Como iglesia también tenemos nuestros tiempos, nuestros momentos, nuestros encuentros, nuestras búsquedas compartidas. No tenemos la solución a todos los problemas, pero, al menos, somos conscientes de ello y buscamos la luz de Dios para que nuestras vidas tengan un sentido más claro para vivir, esperar y servir. Jesús anunció el Reino de Dios, el nuevo tiempo de Dios para el mundo. Por eso queremos utilizar una parte de nuestros tiempos, de nuestros momentos personales, compartiéndolos en comunidad.

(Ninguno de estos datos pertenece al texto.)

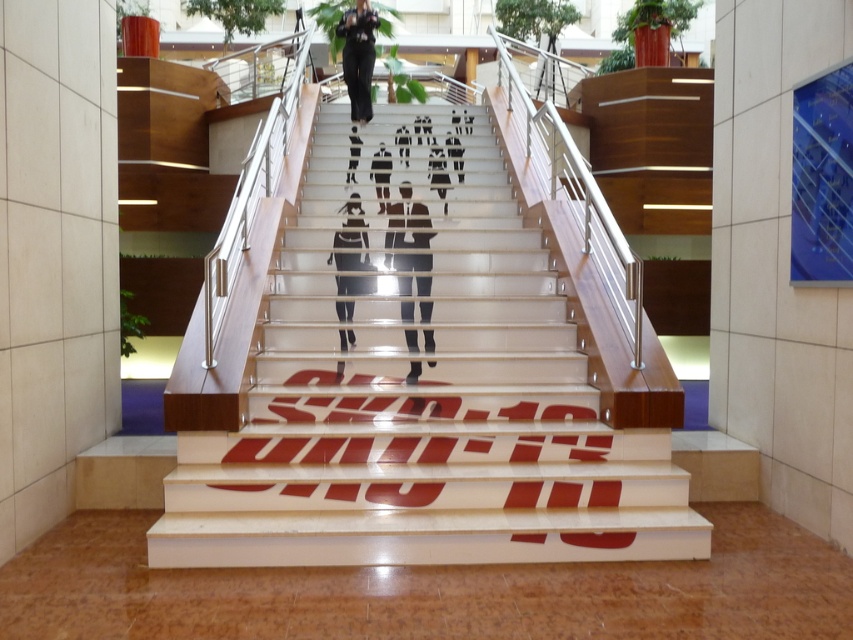
Which is above, matte black figure at center or black fabric pants at center?

Positioned higher is black fabric pants at center.

Which is in front, point (404, 282) or point (366, 122)?

Point (404, 282)

Identify the location of matte black figure at center. The height and width of the screenshot is (640, 853). (407, 234).

Does point (489, 216) lie behind point (357, 221)?

Yes.

In the scene shown: Between white glossy stairs at center and black glossy pants at center, which one is positioned higher?

black glossy pants at center

Is point (479, 282) less distant than point (337, 259)?

Yes, point (479, 282) is in front of point (337, 259).

I want to click on white glossy stairs at center, so click(x=421, y=392).

From the picture: Is matte black figure at center wider than black glossy pants at center?

Yes.

Who is lower down, matte black figure at center or black glossy pants at center?

matte black figure at center is below.

You are a GUI agent. You are given a task and a screenshot of the screen. Output one action in this format:
    pyautogui.click(x=<x>, y=<y>)
    Task: Click on the matte black figure at center
    
    Given the screenshot: What is the action you would take?
    pyautogui.click(x=407, y=234)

Todo tiene su tiempo… también la iglesia los tiene. Somos iglesia si hay comunidad. Para que haya comunidad necesitamos reunirnos. Para reunirnos debemos disponer de alguna hora de nuestra vida para compartir. Para compartir con otras personas necesitamos disposición. Tendremos disposición si estamos convencidos de que la iglesia tiene su misión en la sociedad. Estaremos convencidos si también cada uno/a se siente parte comprometida. Si estamos convencidos de ello es porque un destello de fe hemos recibido de Dios. Si tenemos fe hemos encontrado la alegría de vivir en Dios… y este gozo nos permitirá afrontar toda circunstancia de la existencia desde la mirada del amor de Jesucristo por ti y por mí. Este amor nos permite sentirnos valorados por Dios y también hace que valoremos la existencia de la iglesia.

Entonces: ¿por qué no compartir una partecita de nuestros tiempos en algunos momentos especiales que podemos disfrutar como comunidad de fe? No es obligación… pero es para tomar en cuenta.